No era ácido, ni siquiera ningún compuesto químico; demasiado improbable, a pesar de la tentación. Solo era un cubo de agua de lluvia. Sin embargo, aquello la privó de visión y casi le hizo perder el equilibrio, así que solo hizo falta un leve empujón para tirarla a la rampa desde donde el señor Matagrama le había tendido la emboscada. Antes de que pudiera recuperar el control, el paseo se elevaba por encima de ella y se vio metida en el río hasta la cintura. Intentó subir a duras penas por el inclinado y resbaladizo borde, pero entonces él le pisó la cabeza.

El impacto, o la impresión, hizo que Mish perdiera el equilibrio y se deslizara bajo el agua hasta que una ola rompió en su barbilla y la boca se le llenó de agua. A continuación él volvió a poner el pie sobre su cabeza y la empujó hacia abajo.
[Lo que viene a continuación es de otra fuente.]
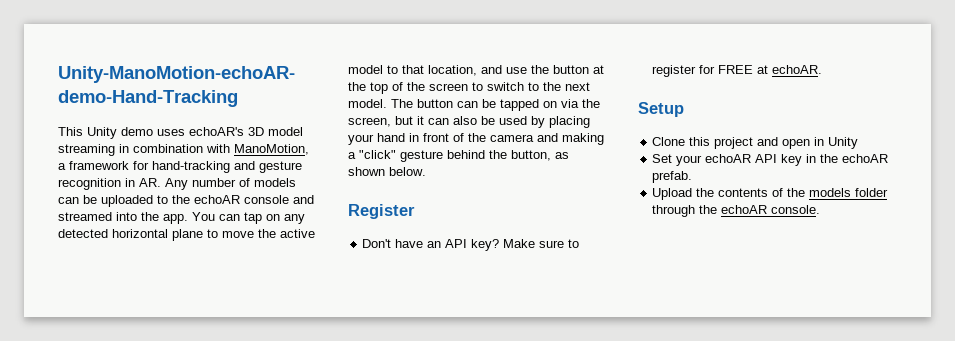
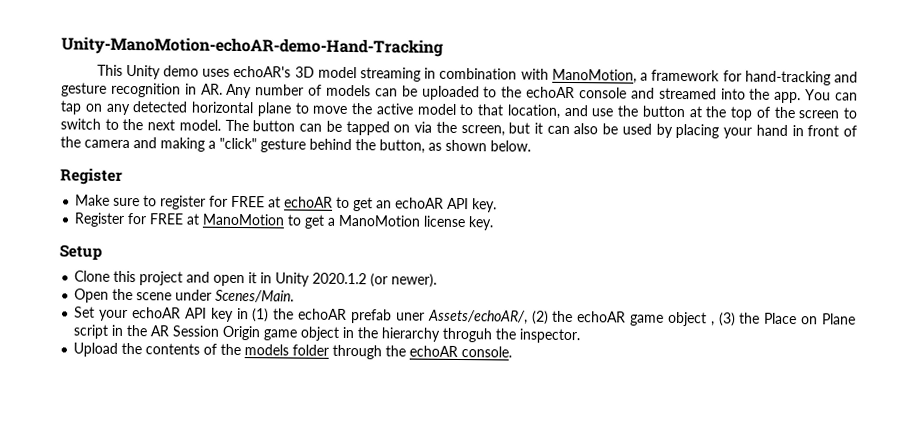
[362,239,500,251] Don't have an API key? -> (123, 176) none
[772,65,823,74] echoAR. -> [284,196,498,213] [74,212,495,231] echoAR to get an echoAR API key. // Register for FREE at ManoMotion to get a ManoMotion license key.
(811, 144) none -> [248,272,258,284] it
(859, 143) none -> [312,272,438,288] [74,288,295,303] 2020.1.2 (or newer). // Open the scene under Scenes/Main.
[820,154,889,163] [652,171,693,183] the echoAR prefab. -> [252,308,857,327] [73,324,581,344] (1) the echoAR prefab uner Assets/echoAR/, (2) the echoAR game object , (3) the Place on Plane script in the AR Session Origin game object in the hierarchy throguh the inspector.

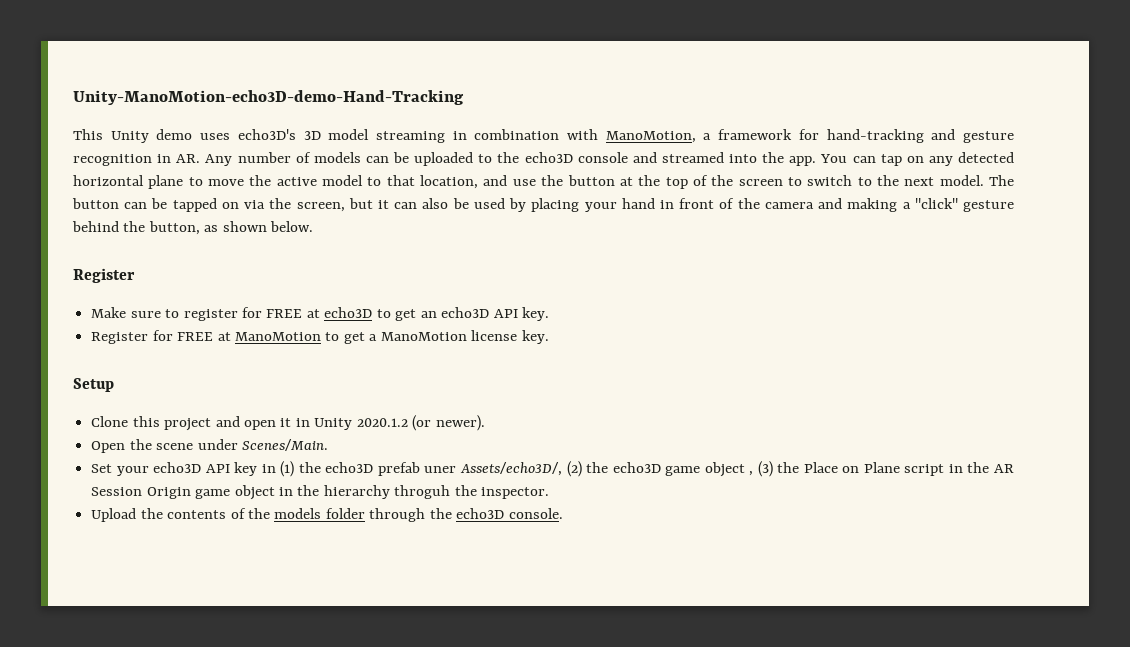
[61,36,444,57] Unity-ManoMotion-echoAR-demo-Hand-Tracking -> [73,90,464,105] Unity-ManoMotion-echo3D-demo-Hand-Tracking
[233,65,292,78] echoAR's -> [237,129,296,140] echo3D's
[526,86,576,99] echoAR -> [524,152,573,163] echo3D
[284,196,334,208] echoAR -> [324,307,373,318] echo3D
[395,197,445,209] echoAR -> [441,307,490,318] echo3D
[132,307,182,319] echoAR -> [153,462,202,473] echo3D
[298,308,348,320] echoAR -> [325,462,374,473] echo3D
[427,309,528,325] Assets/echoAR/, -> [460,462,563,476] Assets/echo3D/,
[577,311,627,323] echoAR -> [612,462,661,473] echo3D
[409,345,459,358] echoAR -> [456,508,505,519] echo3D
Mientras él le pisaba los brazos para asegurarse de que la mantenía abajo, empezó a cantar y, finalmente, cuando sus manos dejaron de parecer dos pálidos cangrejos, a bailar. «Splish, splash, me voy a bañar», cantaba hasta que Kathy decidió que debería cantar: «Mish Mash». Quizá aquello sería lo último que ella escuchara o, quizá mejor, pensaría que las olas sabían su nombre.

Cuando Kathy estuvo segura de que aquel tenía que ser el final, levantó la cabeza. La luz del sol le había estado dando en la frente durante horas y aquello había sido como una inspiración. Mientras dejaba allí la colaboración, creyó que mientras había estado escribiendo había sido capaz no solo de entrar en la mente de Dudley, sino en la del señor Matagrama. ¿Se engañaba a sí misma? ¿Su contribución sería de ayuda para ambos?

Miró la pantalla hasta que se dio cuenta de que no lo sabía. Había llevado los dedos a las teclas de eliminar y deshacer varias veces. No debía opinar así por el bien de Dudley. Cuando fue consciente de que había caído la tarde, guardó la historia y la imprimió antes de apagar el ordenador. Escondió el manuscrito debajo de su almohada y bajó corriendo a la cocina. No tenía hambre a pesar de que se le había olvidado almorzar, pero Dudley tenía que cenar. Sospechó que no podría comer mucho hasta que se enterara de lo que Dudley pensaba de su ayuda.